§ Assignment
In the data that follows, find each line containing "basket" and copy it.

§ Provided data
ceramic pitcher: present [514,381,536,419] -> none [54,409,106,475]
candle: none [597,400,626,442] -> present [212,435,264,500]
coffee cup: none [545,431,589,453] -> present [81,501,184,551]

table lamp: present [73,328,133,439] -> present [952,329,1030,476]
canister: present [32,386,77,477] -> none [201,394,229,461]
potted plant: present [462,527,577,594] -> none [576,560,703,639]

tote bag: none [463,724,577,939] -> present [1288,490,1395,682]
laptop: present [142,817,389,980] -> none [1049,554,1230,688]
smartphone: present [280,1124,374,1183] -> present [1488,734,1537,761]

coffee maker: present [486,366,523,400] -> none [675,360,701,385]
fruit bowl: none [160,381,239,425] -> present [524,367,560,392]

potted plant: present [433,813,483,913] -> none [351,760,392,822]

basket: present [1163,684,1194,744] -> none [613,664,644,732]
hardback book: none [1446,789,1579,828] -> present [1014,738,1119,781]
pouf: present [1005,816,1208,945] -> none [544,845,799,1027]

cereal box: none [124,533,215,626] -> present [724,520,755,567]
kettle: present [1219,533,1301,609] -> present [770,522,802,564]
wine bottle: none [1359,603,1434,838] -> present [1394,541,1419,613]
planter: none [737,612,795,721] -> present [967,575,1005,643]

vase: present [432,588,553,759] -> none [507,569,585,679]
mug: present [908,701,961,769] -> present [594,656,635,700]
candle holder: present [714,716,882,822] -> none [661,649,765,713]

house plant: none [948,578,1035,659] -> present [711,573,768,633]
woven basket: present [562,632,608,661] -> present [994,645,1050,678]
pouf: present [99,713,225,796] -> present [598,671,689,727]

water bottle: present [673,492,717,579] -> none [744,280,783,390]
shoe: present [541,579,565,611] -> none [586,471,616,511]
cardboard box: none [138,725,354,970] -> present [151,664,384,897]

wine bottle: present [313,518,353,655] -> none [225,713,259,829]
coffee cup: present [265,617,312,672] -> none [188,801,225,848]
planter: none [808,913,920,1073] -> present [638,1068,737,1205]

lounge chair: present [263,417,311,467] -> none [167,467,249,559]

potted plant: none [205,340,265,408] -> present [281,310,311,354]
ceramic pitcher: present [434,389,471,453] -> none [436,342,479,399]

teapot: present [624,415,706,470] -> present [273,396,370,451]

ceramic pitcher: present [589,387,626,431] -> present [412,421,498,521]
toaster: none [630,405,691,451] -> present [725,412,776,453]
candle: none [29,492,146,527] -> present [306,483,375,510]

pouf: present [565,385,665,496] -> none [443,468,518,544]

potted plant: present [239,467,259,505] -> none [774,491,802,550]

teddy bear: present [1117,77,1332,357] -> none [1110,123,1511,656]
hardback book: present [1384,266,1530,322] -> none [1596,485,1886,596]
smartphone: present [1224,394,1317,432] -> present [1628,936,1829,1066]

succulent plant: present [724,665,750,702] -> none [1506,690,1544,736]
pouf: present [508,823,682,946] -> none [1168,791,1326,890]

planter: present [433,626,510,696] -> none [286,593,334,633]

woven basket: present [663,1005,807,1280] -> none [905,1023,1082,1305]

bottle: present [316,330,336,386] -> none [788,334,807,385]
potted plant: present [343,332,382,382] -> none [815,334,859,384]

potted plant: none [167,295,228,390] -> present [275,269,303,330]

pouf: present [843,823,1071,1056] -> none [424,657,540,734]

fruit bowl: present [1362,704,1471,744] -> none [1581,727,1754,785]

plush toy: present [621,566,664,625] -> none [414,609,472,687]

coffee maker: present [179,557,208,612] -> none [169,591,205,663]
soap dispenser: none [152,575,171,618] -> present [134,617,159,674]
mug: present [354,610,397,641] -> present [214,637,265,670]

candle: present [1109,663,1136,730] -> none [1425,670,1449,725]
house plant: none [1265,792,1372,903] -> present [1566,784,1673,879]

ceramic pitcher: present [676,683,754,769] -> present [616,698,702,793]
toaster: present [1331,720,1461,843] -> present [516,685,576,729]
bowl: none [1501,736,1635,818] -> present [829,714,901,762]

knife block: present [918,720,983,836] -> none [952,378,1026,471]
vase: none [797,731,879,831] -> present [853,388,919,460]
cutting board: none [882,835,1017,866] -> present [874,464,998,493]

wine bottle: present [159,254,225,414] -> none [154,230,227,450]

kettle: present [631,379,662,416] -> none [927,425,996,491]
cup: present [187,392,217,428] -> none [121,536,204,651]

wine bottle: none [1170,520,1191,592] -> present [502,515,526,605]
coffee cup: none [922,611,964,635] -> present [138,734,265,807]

§ Response
basket: present [1163,684,1194,744] -> none [613,664,644,732]
woven basket: present [562,632,608,661] -> present [994,645,1050,678]
woven basket: present [663,1005,807,1280] -> none [905,1023,1082,1305]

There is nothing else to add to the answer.